Crude tanker rates have continued to strengthen during the early part of the fourth quarter of 2018, particularly in the Atlantic Basin with Aframax tanker rates in this region attaining levels not seen since December 2016 and Suezmax tanker rates averaging the highest since March 2017, says Teekay Tankers.
The conventional tanker fleet operator said that crude tanker spot rates firmed counter-seasonally during the third quarter of 2018, which is typically the weakest quarter of the year, as higher OPEC and Russian oil production, coupled with strong crude oil exports out of the U.S. Gulf, offset the impact of seasonally lower oil demand.
Crude tanker rates during the third quarter of 2018 averaged higher than rates in the second quarter for the first time since 2014, said the Bermuda-based company in a release.
"While the Pacific Aframax market has not risen as strongly, rates have trended higher than prior quarters. This strength in rates is being driven by high levels of global oil production in recent months, with OPEC adding a net 1.0 million barrels per day (mb/d) of crude oil production to the market since April 2018," it said.
Most of this increase has come from the Middle East and Libya, with increased production in these regions more than offsetting lower production from Venezuela and Iran. Russia has added 0.4 mb/d of oil production over the same time frame, which has increased mid-size tanker demand in the Baltic, Black Sea and Mediterranean.
U.S. crude oil exports have also increased in recent months, and have averaged over 2 mb/d since May 2018. This is also positive for mid-size tanker demand, due to both direct exports to Europe on Aframaxes and Suezmaxes and through reverse lightering demand in the U.S. Gulf.

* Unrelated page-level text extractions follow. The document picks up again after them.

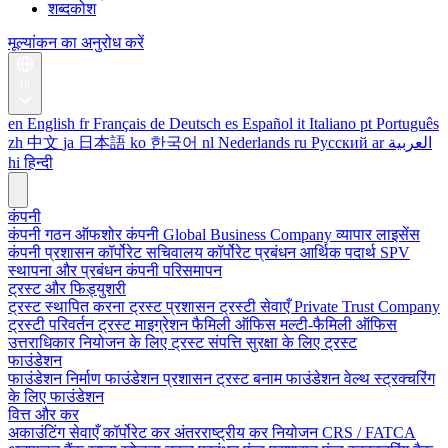
शब्दकोश
मूल्यांकन का अनुरोध करें
hi
en
English
fr
Français
de
Deutsch
es
Español
it
Italiano
pt
Português
zh
中文
ja
日本語
ko
한국어
nl
Nederlands
ru
Русский
ar
العربية
hi
हिन्दी
कंपनी
कंपनी गठन
ऑफशोर कंपनी
Global Business Company
व्यापार लाइसेंस
कंपनी प्रशासन
कॉर्पोरेट सचिवालय
कॉर्पोरेट प्रबंधन
आर्थिक पदार्थ
SPV
स्थापना और प्रबंधन
कंपनी परिसमापन
ट्रस्ट और फिड्युशरी
ट्रस्ट स्थापित करना
ट्रस्ट प्रशासन
ट्रस्टी सेवाएँ
Private Trust Company
ट्रस्टी परिवर्तन
ट्रस्ट माइग्रेशन
फैमिली ऑफिस
मल्टी-फैमिली ऑफिस
उत्तराधिकार नियोजन के लिए ट्रस्ट
संपत्ति सुरक्षा के लिए ट्रस्ट
फाउंडेशन
फाउंडेशन निर्माण
फाउंडेशन प्रशासन
ट्रस्ट बनाम फाउंडेशन
वेल्थ स्ट्रक्चरिंग
के लिए फाउंडेशन
वित्त और कर
अकाउंटिंग सेवाएँ
कॉर्पोरेट कर
अंतरराष्ट्रीय कर नियोजन
CRS / FATCA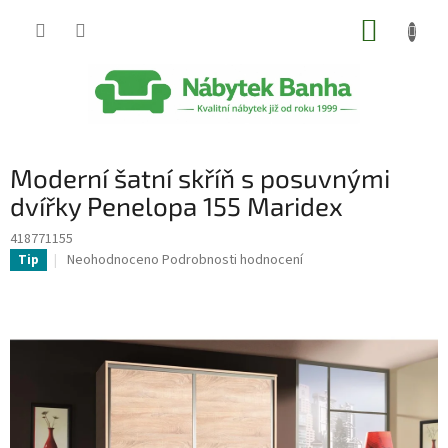
Přejít
NÁKUP
na
obsah
KOŠÍK
Moderní šatní skříň s posuvnými
dvířky Penelopa 155 Maridex
418771155
Průměrné
Neohodnoceno
Podrobnosti hodnocení
Tip
hodnocení
produktu
je
0,0
z
5
hvězdiček.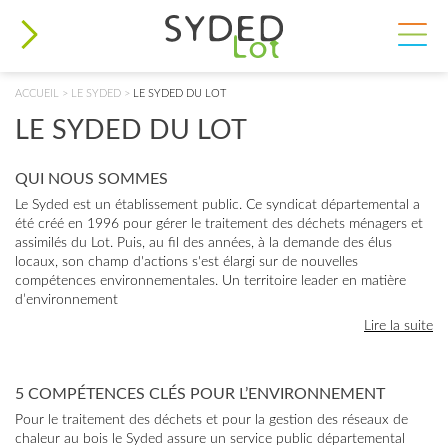
VOUS ÊTES ICI
ACCUEIL
>
LE SYDED
>
LE SYDED DU LOT
LE SYDED DU LOT
QUI NOUS SOMMES
Le Syded est un établissement public. Ce syndicat départemental a
été créé en 1996 pour gérer le traitement des déchets ménagers et
assimilés du Lot. Puis, au fil des années, à la demande des élus
locaux, son champ d'actions s'est élargi sur de nouvelles
compétences environnementales. Un territoire leader en matière
d’environnement
Lire la suite
5 COMPÉTENCES CLÉS POUR L’ENVIRONNEMENT
Pour le traitement des déchets et pour la gestion des réseaux de
chaleur au bois le Syded assure un service public départemental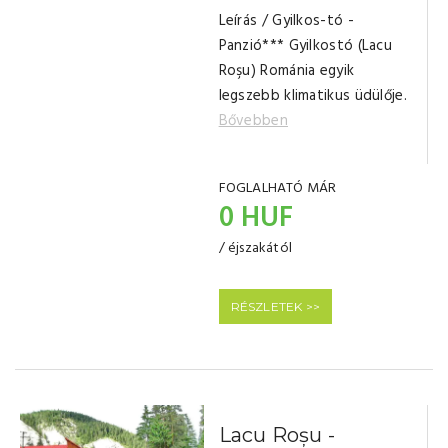
Leírás / Gyilkos-tó -
Panzió*** Gyilkostó (Lacu
Roşu) Románia egyik
legszebb klimatikus üdülője.
Bővebben
FOGLALHATÓ MÁR
0 HUF
/ éjszakától
RÉSZLETEK >>
Lacu Roșu -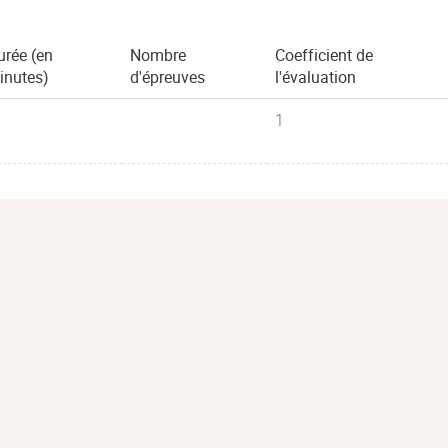
urée (en
Nombre
Coefficient de
inutes)
d'épreuves
l'évaluation
1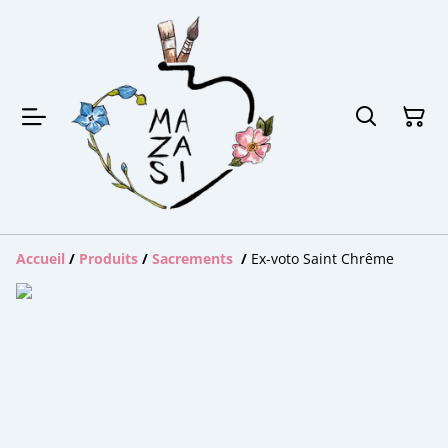
Accueil
/
Produits
/
Sacrements
/
Ex-voto Saint Chrême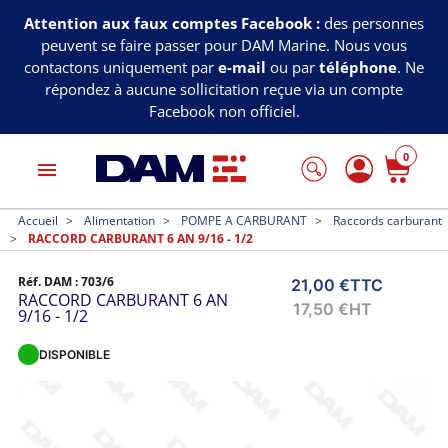
Attention aux faux comptes Facebook :
des personnes
peuvent se faire passer pour DAM Marine. Nous vous
contactons uniquement par
e-mail
ou par
téléphone
. Ne
répondez à aucune sollicitation reçue via un compte
Facebook non officiel.
0
menu
Accueil
Alimentation
POMPE A CARBURANT
Raccords carburant
RACCORD CARBURANT 6 AN 9/16 - 1/2
Réf. DAM :
703/6
21,00 €
TTC
RACCORD CARBURANT 6 AN
17,50 €
HT
9/16 - 1/2
DISPONIBLE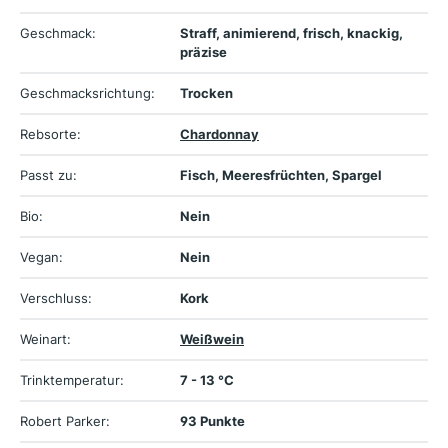
Geschmack:
Straff, animierend, frisch, knackig,
präzise
Geschmacksrichtung:
Trocken
Rebsorte:
Chardonnay
Passt zu:
Fisch, Meeresfrüchten, Spargel
Bio:
Nein
Vegan:
Nein
Verschluss:
Kork
Weinart:
Weißwein
Trinktemperatur:
7 - 13 °C
Robert Parker:
93 Punkte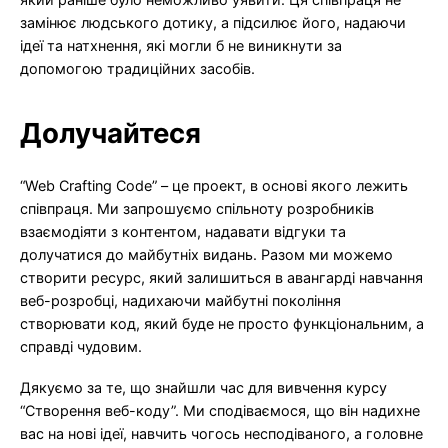
замінює людського дотику, а підсилює його, надаючи
ідеї та натхнення, які могли б не виникнути за
допомогою традиційних засобів.
Долучайтеся
“Web Crafting Code” – це проект, в основі якого лежить
співпраця. Ми запрошуємо спільноту розробників
взаємодіяти з контентом, надавати відгуки та
долучатися до майбутніх видань. Разом ми можемо
створити ресурс, який залишиться в авангарді навчання
веб-розробці, надихаючи майбутні покоління
створювати код, який буде не просто функціональним, а
справді чудовим.
Дякуємо за те, що знайшли час для вивчення курсу
“Створення веб-коду”. Ми сподіваємося, що він надихне
вас на нові ідеї, навчить чогось несподіваного, а головне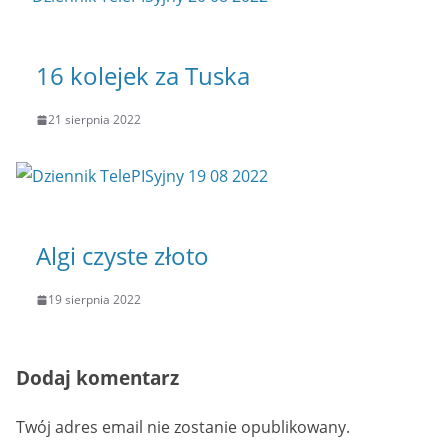
16 kolejek za Tuska
21 sierpnia 2022
Algi czyste złoto
19 sierpnia 2022
Dodaj komentarz
Twój adres email nie zostanie opublikowany.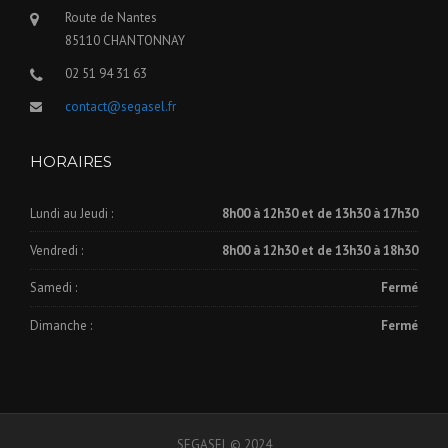
Route de Nantes
85110 CHANTONNAY
02 51 94 31 63
contact@segasel.fr
HORAIRES
Lundi au Jeudi :
8h00 à 12h30 et de 13h30 à 17h30
Vendredi :
8h00 à 12h30 et de 13h30 à 18h30
Samedi :
Fermé
Dimanche :
Fermé
SEGASEL © 2024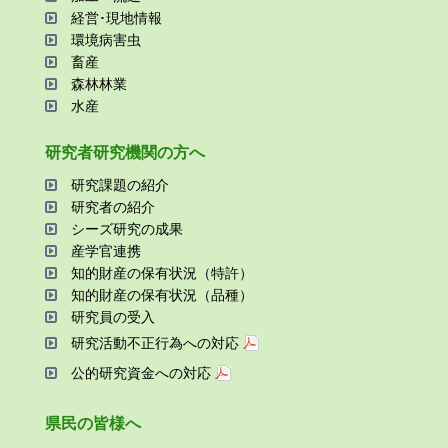
経営･現地情報
環境病害⾍
畜産
森林林業
⽔産
研究者研究機関の⽅へ
研究課題の紹介
研究者の紹介
シーズ研究の成果
産学官連携
知的財産の保有状況（特許）
知的財産の保有状況（品種）
研究員の受⼊
研究活動不正⾏為への対応
公的研究資金への対応
県⺠の皆様へ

New U.S. sanctions on Iranian crude oil imports entered into force on November 5, 2018. However, it is becoming more apparent that the other members of OPEC have sufficient spare oil production capacity to be able to offset any decline in Iranian exports.
In addition, the U.S. recently granted waivers to eight countries, allowing them to continue importing Iranian crude for the next six months. The resulting increase in oil production has pushed crude oil prices back below $70/bbl, which is positive for tanker earnings in the near-term due to lower bunker costs.

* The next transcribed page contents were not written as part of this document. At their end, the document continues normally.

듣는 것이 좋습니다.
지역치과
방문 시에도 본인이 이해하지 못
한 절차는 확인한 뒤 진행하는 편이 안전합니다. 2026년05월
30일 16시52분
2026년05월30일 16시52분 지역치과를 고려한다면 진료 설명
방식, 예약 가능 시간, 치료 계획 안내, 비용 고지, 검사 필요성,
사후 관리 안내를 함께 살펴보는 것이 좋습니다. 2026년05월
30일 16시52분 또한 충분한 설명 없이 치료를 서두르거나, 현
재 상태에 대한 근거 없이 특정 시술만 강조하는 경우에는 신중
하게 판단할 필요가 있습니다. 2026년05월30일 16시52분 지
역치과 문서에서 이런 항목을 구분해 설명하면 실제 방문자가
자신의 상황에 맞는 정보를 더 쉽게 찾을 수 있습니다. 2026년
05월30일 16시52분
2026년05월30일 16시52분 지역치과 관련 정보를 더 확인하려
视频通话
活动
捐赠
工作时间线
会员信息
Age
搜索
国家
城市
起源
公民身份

However, it may cause OPEC to revisit production levels in the coming months, which could create some rate volatility through the early part of 2019.
"One of the key drivers behind the recent strengthening in crude tanker rates is the very low level of fleet growth seen year-to-date. During the first nine months of 2018, a total of 22.7 million deadweight tonnes (mdwt) of tankers were delivered into the fleet while 19.2 mdwt were removed for scrapping, resulting in net fleet growth of just 3.5 mdwt (or 0.6 percent)," the release pointed out.

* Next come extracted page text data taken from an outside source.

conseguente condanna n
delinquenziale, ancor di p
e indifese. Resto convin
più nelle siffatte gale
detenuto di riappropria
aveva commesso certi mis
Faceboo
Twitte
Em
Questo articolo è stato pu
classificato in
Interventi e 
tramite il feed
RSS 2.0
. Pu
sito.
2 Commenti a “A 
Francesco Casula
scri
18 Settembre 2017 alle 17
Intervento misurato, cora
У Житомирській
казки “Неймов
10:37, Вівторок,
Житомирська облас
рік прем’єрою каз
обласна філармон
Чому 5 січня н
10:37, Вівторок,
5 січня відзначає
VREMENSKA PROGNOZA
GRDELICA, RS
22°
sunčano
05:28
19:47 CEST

Looking ahead, Teekay forecasts that fleet growth will increase moderately in 2019 due to a relatively lower level of scrapping, but is expected to remain below long-term average levels of approximately 3 percent.
It expects that fleet growth will also remain low in 2020 based on the current orderbook and the very limited remaining slots available at shipyards in that year.
"Global oil demand remains firm, though forecasting agencies have slightly revised down their outlook for 2019 based on expectations of a modest slowdown in the global economy," it said.